Etoricoxib is primarily metabolised by CYP3A4. It is an inhibitor of CYP3A4, but no data indicates mechanism-based inhibition. Risk for gastrointestinal adverse events in the form of diarrhoea, nausea and vomiting motivates vigilance against insufficient intake of food, especially of carbohydrate.

The sulphonamide function of these drugs is devoid of molecular characteristics indicative of porphyrogenicity.

Etoricoxib is indicated for the symptomatic relief of osteoarthritis (OA), rheumatoid arthritis (RA), ankylosing spondylitis, and the pain and signs of inflammation associated with acute gouty arthritis. It is also indicated for the short-term treatment of moderate pain associated with dental surgery. Very common side effects that can be potentially porphyrinogenic through reduction in carbohydrate intake and that also can be confused with an acute porphyria attack are abdominal pain, diarrhoea, nausea and vomiting. Other common side effects are obstipation and headache.

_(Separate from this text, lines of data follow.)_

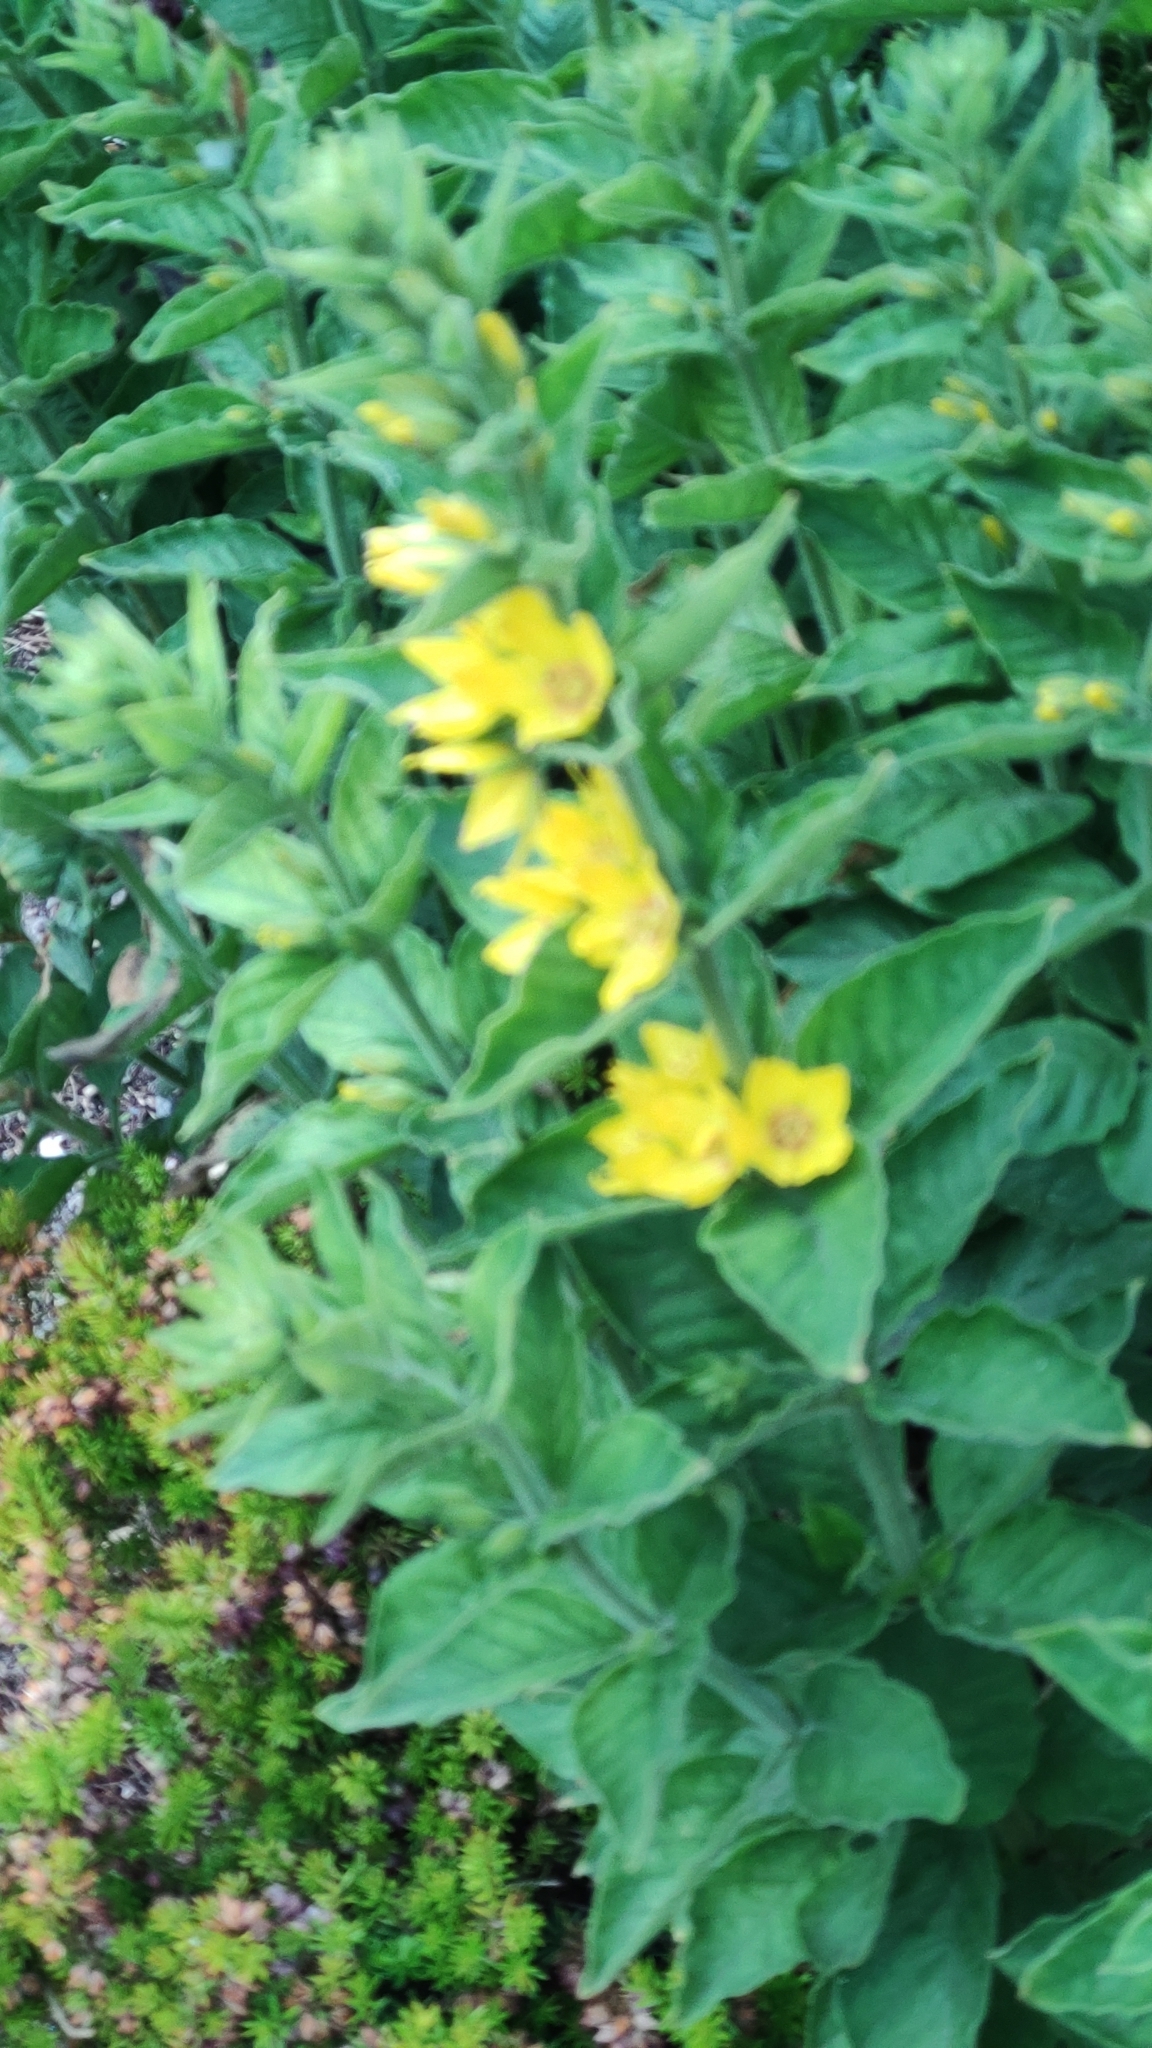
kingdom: Plantae
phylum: Tracheophyta
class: Magnoliopsida
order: Ericales
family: Primulaceae
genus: Lysimachia
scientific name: Lysimachia punctata
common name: Dotted loosestrife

Etoricoxib is primarily metabolised by CYP3A4 in vivo. In vitro studies indicate that CYP2D6, CYP2C9, CYP1A2 and CYP2C19 are also involved in the metabolism (SPC and Takemoto 2008). Half-life elimination is around 22 hours. Etoricoxib has been shown to be a weak CYP2C19 inhibitor (Takemoto 2008) In vitro data indicates that it has limited inhibitory effect on CYP3A4 (Takemoto 2008 and SPC), but co-administration of 120 mg etoricoxib with oral contraceptive increased the steady-state AUC(0-24h) of ethinyl estradiol (CYP3A4 substrate) by 50-60% (Schwartz 2009 and SPC). This indicates that etoricoxib inhibits CYP3A4, but no data indicates mechanism-based inhibition.

Uneventful use reported in 4 patients with acute porphyria.